Work to be completed –
Pick up the forum thread on a husband's suspected affair after its final sentence and keep it going.

Text block –
====
I'm sorry you are going through this. How terrible. 

How old are your children? I take it that you are a SAHM.

The first thing you need is abosolute proof of an affair, be it emotional or physcial as well. You need something to confront him with that he cannot deny and twist.

I assume you have access to the computer right? You could put a keystroke tracker on the computer. It will capture everything he does on the computer.

It sounds like that might be enough to get what you need.

Once you have the evidence you can confront him and give him the choice of ending all contact with her and working on your marriage or he has to leave.

At the same time you inform her husband of her affair. She will not be too busy trying to save her marriage to be ruining yours.


----------



## accept (Dec 1, 2011)

Considering he is 'working' with her you cant really stop it. The real question is if he did somehow manage to stop it would you be satisfied. Going to her H wont help you and could make things worse. Imagine her H divorced her, she would then take up fully with yours. You have really to decide if you can handle 3 in the marriage.


----------



## str8insane (Jan 30, 2012)

I was in your shoes as well.1 of the women my h was messing with was also married.when i contacted her she flat out told me she was in love with my h & he was like a drug for her.she told me she had completely rearranged her life & marriage for my h.how everyday she could not wait to talk to him & see him on skype.her h had no idea about her cheating with my h.she would tell him she was going to visit family in another state but she met my h for sex.during that time frame she got pregnant she told me my h stopped all contact for months then she even send me the messages from my h where he started it rite back up with her.asking her for photos while she was prego i think he believed the baby was his..but by the grace of god the baby is not..found out last year.my h had so many women im still finding them..every since his 2nd deployment to iraq he totally changed & betrayed our vows.even now he is a totally different man.with that said there is still no excuse for cheating..if my h could just give me 1 good excuse & just talk to me as too why he did this i feel i could relate..but it wont change my inner feelings nor mind to leave.being married for 14yrs i feel i deserve some reason..


----------



## Chaparral (Jul 17, 2011)

accept said:


> Considering he is 'working' with her you cant really stop it. The real question is if he did somehow manage to stop it would you be satisfied. Going to her H wont help you and could make things worse. Imagine her H divorced her, she would then take up fully with yours. You have really to decide if you can handle 3 in the marriage.


Completely disagree here simply because form your side the marriage you had is already over. He is in an emotional affair. Your only hope now is to break up the affair.
====
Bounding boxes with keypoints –
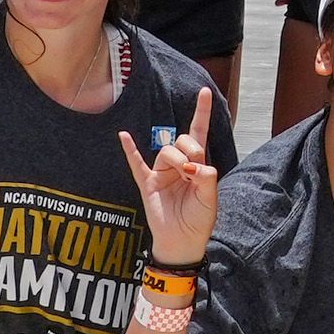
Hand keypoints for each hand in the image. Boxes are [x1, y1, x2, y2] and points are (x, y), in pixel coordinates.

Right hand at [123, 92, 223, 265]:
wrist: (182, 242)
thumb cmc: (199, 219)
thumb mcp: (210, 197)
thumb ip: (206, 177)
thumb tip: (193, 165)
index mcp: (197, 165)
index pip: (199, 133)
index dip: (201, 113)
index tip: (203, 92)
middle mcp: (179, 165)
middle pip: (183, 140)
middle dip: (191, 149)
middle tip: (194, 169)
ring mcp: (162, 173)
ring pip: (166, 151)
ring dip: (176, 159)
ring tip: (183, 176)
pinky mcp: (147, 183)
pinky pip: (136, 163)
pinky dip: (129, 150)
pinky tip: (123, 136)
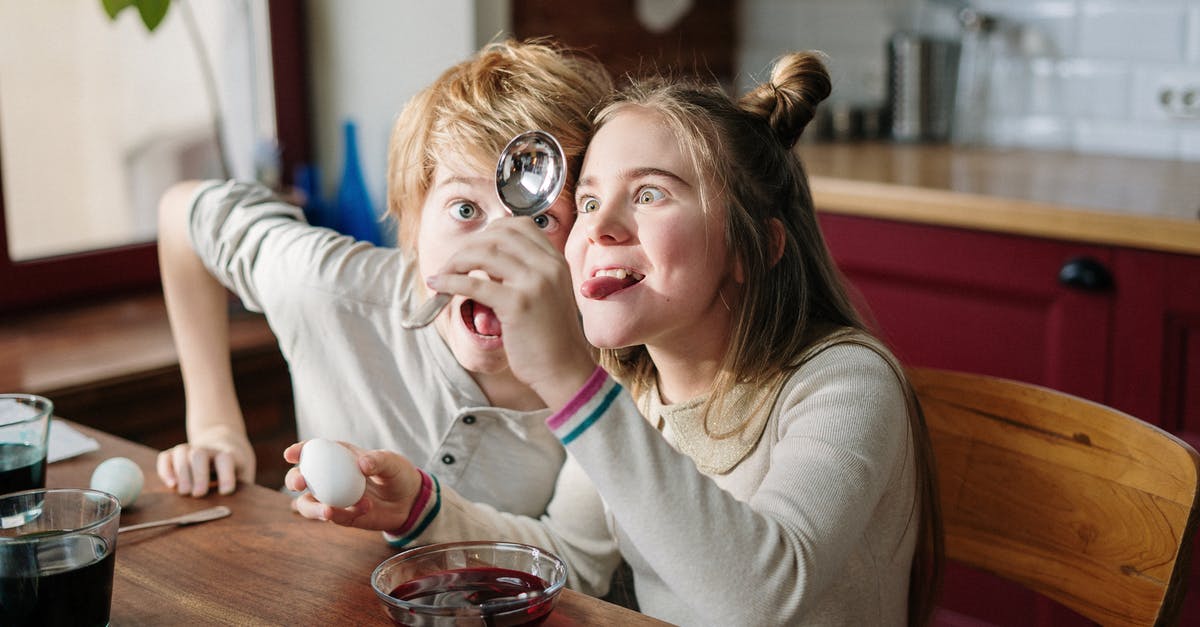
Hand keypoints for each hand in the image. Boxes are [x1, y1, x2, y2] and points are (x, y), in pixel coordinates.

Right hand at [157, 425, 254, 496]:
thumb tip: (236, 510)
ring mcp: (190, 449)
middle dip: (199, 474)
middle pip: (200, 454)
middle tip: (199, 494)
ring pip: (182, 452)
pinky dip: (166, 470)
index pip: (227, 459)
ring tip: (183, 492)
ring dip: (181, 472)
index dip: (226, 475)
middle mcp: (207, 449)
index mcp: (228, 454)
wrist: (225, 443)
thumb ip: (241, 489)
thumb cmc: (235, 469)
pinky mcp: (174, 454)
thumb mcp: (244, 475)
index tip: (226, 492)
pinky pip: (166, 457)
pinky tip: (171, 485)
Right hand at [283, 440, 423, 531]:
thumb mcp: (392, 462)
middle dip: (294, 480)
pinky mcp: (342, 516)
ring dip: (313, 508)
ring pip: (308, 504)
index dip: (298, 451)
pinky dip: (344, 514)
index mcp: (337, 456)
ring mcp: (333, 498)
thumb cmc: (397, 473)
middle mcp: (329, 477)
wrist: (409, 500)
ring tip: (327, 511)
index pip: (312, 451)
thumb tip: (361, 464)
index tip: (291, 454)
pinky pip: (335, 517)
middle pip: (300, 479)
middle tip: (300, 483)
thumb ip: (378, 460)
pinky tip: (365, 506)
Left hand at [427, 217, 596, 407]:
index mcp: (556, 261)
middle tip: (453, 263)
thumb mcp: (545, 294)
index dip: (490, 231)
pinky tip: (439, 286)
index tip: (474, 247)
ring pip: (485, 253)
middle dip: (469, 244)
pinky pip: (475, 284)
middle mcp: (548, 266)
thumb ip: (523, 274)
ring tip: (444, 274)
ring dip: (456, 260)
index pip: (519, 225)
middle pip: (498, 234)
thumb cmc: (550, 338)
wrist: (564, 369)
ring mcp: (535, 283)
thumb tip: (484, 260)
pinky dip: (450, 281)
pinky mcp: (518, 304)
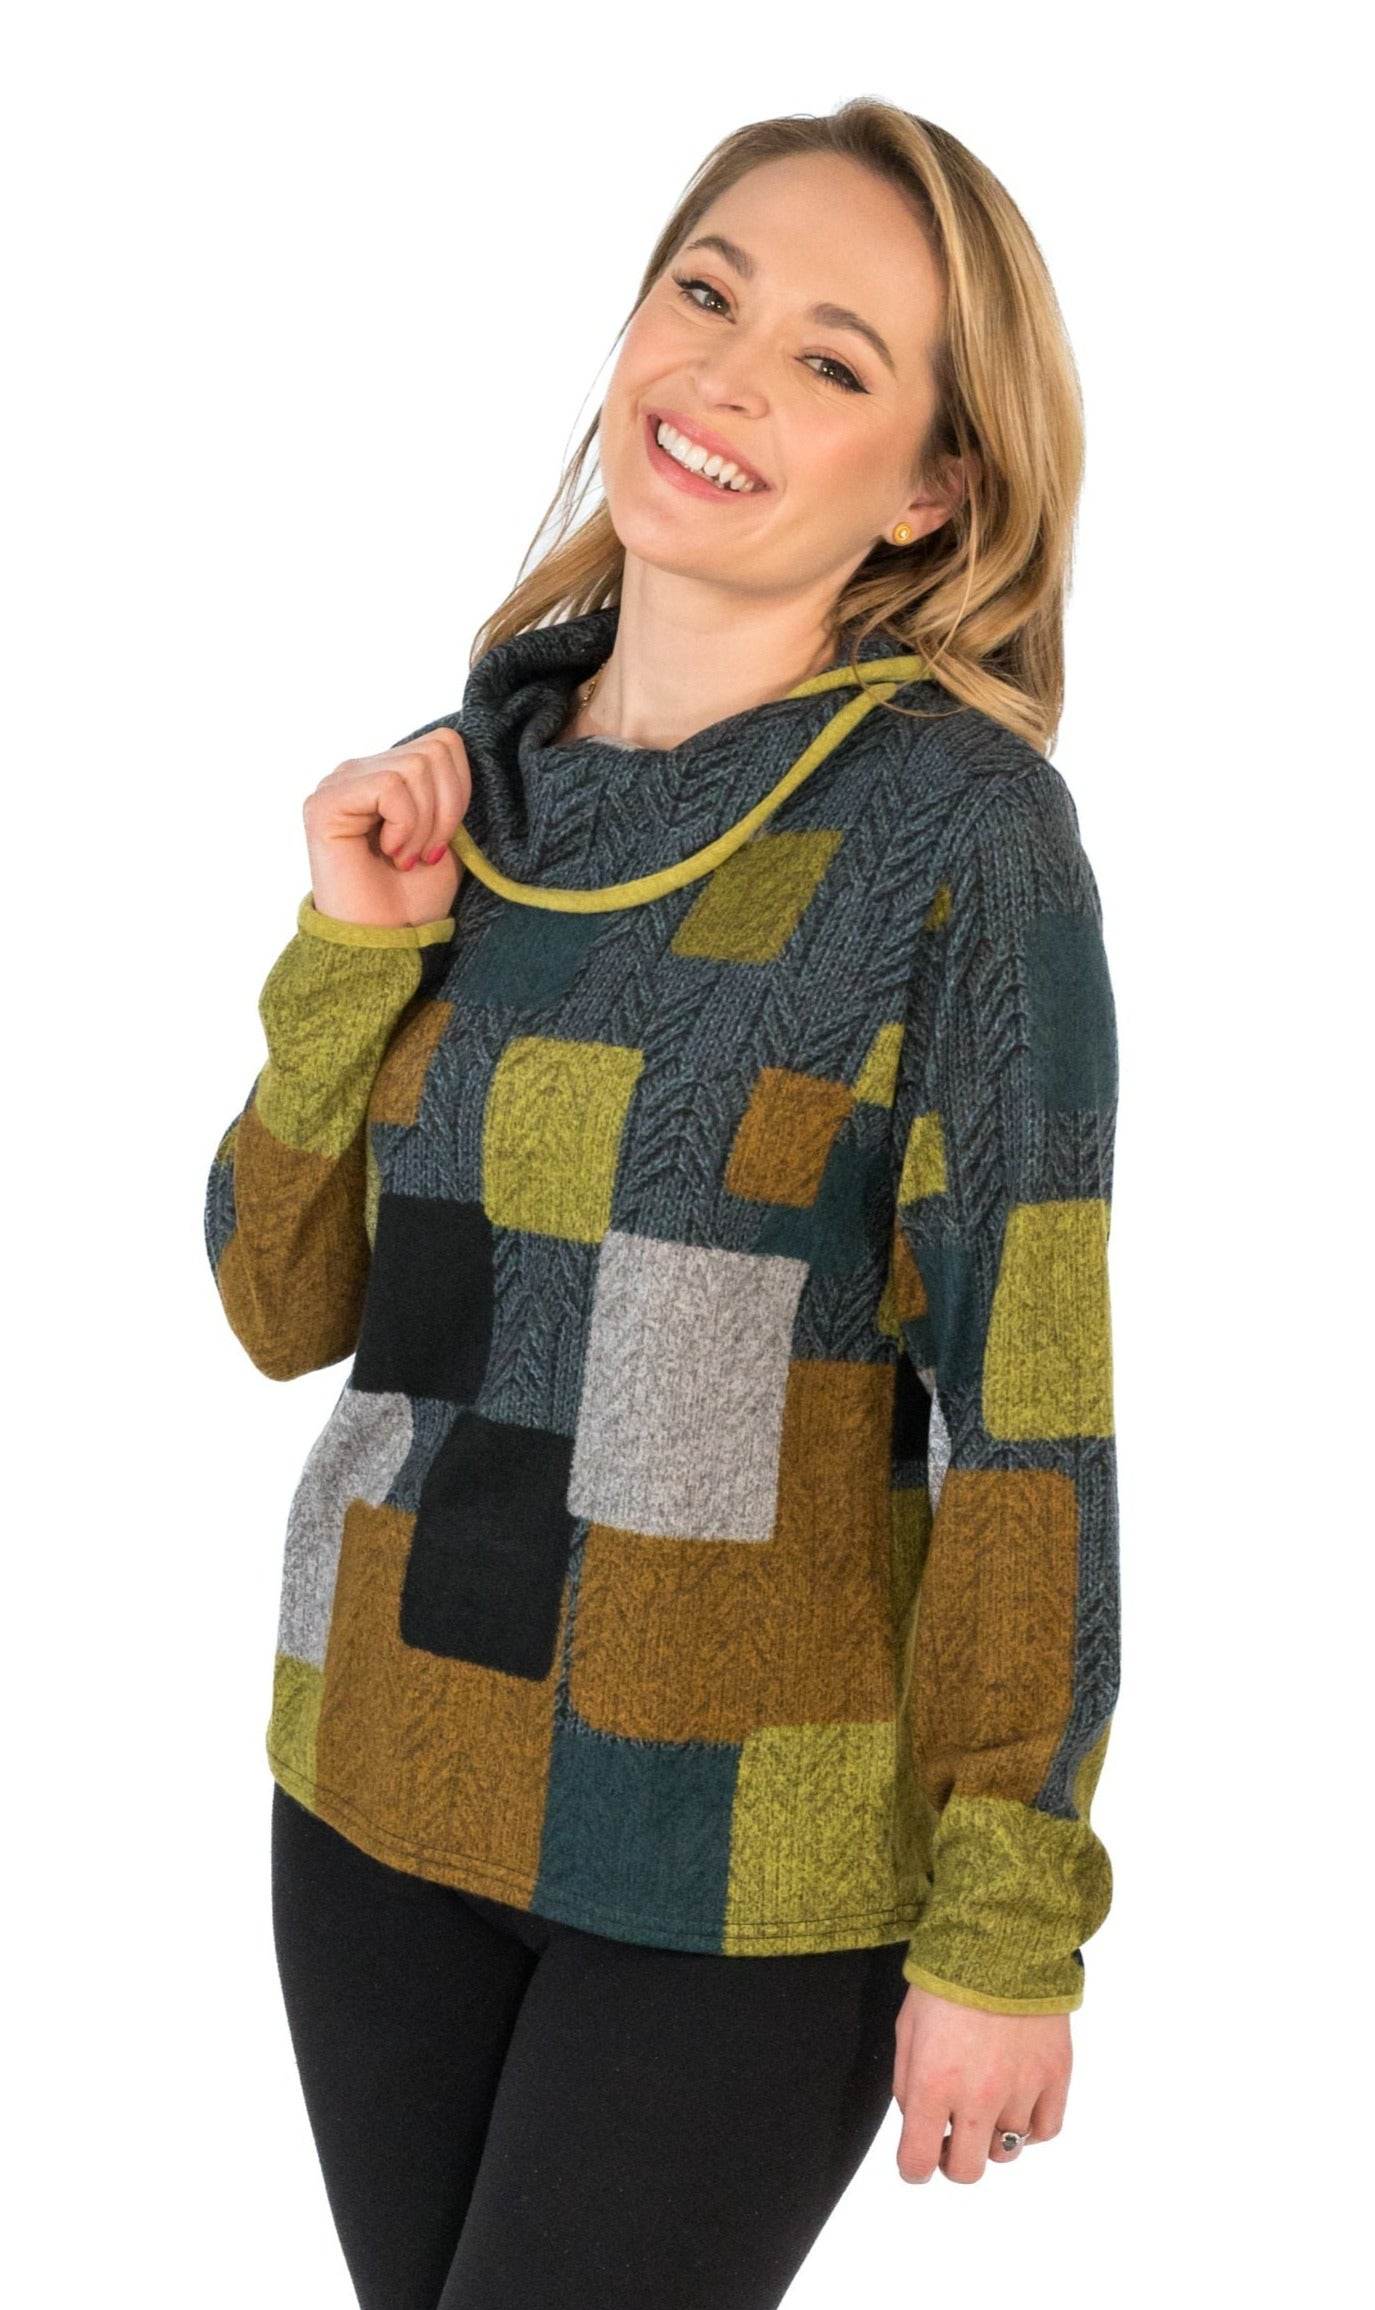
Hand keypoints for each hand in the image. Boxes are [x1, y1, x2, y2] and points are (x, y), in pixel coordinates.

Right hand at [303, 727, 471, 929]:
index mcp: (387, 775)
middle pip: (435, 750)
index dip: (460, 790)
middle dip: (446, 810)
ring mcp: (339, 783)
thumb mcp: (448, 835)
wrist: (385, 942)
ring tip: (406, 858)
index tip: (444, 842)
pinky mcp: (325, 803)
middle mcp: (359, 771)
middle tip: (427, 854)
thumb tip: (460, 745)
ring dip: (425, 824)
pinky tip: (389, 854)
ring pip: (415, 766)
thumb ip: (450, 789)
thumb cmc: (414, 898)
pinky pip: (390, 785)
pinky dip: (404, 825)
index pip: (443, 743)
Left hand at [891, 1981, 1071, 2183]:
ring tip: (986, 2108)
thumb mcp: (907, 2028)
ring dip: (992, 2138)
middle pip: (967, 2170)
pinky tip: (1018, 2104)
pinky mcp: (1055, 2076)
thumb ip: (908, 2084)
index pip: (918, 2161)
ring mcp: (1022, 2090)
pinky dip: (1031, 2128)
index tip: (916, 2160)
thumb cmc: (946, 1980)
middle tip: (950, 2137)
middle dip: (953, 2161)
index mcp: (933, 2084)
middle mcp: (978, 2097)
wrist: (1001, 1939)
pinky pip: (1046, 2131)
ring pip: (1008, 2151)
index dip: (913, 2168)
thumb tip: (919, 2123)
====
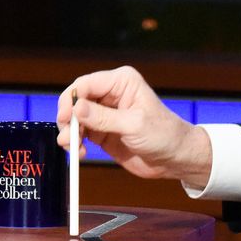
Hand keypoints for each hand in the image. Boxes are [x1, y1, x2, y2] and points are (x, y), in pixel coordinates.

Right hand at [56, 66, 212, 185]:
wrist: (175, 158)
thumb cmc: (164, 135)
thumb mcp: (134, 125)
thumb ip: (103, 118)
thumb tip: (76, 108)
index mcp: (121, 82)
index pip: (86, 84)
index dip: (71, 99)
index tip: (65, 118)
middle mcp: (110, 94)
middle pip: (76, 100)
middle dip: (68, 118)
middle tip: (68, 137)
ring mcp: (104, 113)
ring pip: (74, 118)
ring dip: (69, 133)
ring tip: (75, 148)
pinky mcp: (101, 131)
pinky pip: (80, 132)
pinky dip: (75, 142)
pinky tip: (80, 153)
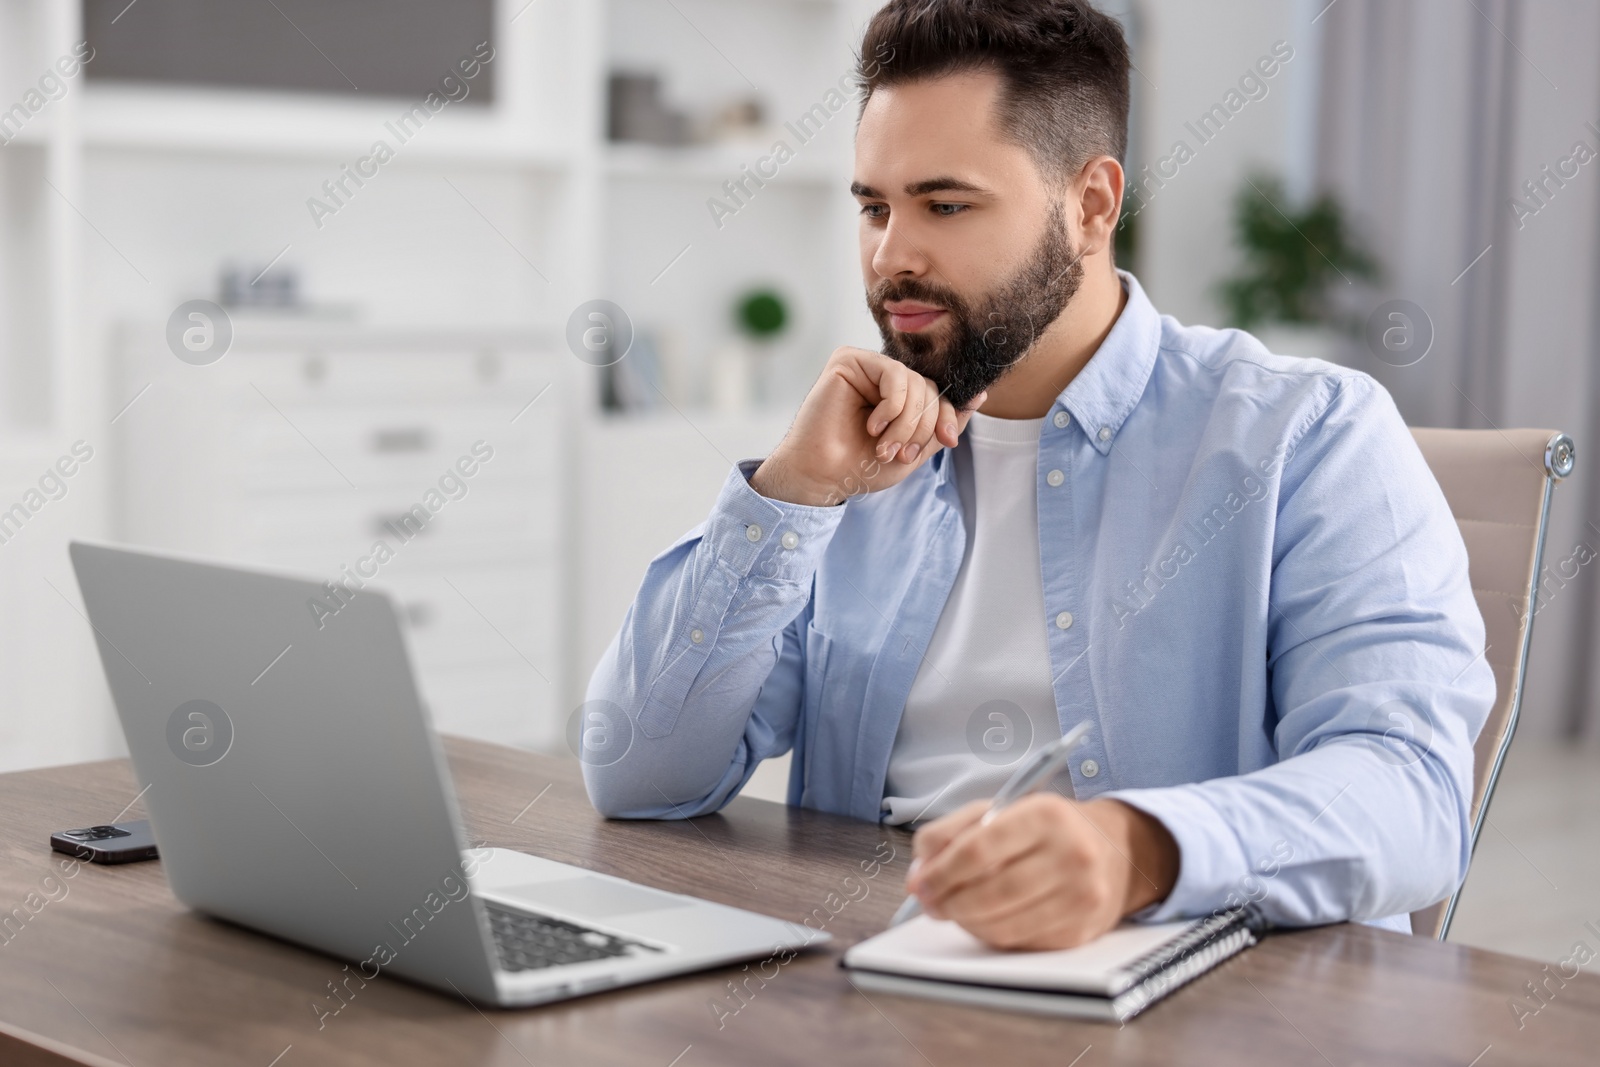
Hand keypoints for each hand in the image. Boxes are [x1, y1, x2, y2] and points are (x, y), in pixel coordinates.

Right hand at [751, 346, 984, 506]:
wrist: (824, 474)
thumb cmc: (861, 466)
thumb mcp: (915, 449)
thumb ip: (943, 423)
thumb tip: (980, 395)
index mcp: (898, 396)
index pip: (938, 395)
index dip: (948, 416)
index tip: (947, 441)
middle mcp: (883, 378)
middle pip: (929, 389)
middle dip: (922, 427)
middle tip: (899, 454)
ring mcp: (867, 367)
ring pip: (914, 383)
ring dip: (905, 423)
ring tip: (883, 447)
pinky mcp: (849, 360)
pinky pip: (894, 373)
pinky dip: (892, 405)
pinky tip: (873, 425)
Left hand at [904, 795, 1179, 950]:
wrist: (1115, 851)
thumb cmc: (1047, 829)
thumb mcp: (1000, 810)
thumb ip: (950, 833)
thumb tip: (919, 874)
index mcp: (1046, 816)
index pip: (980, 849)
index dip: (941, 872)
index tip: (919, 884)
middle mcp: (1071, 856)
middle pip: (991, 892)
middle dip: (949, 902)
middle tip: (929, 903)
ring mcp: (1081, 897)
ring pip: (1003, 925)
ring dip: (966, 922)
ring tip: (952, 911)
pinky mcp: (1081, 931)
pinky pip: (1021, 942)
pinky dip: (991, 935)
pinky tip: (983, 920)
====
Written response –
There are threads here about keyloggers. Educate yourself and put one on his computer. Get a VAR from walmart or Best Buy and put in his car with heavy duty velcro. 

Print out his cell phone text/call records. Do not say anything more about an affair untill you have proof. 

If he synchs his phone to the computer you can get copies of his texts.

When you get the proof contact her husband and show him the proof. It may be that they will break up their familiesto be with each other but the marriages are already trashed at this point.

You may also want to do the 180 to get you ready for the future whatever happens. Start reading here:

http://talkaboutmarriage.com/coping-infidelity/32002-welcome-tam-cwi-newbies-please-read-3.html


Good luck and prayers for your family
Chap


----------



## PHTlump (Jun 2, 2010)

First, you need to decide whether you will accept another woman in your marriage. Your husband is likely having sex with her. Even if he's not, he's conducting an inappropriate friendship with another woman and greatly harming you in the process. Can you accept that kind of betrayal? If not, you need to be ready to file for separation and divorce. The rest of my post will assume that you refuse to accept this woman in your marriage.

As others have said, you need to investigate this to know exactly what you're up against. Since this has gone on for years with the same woman, the likelihood of them having sex is very high. Especially if they work together. Several of those late nights at the office may have been solely for sex.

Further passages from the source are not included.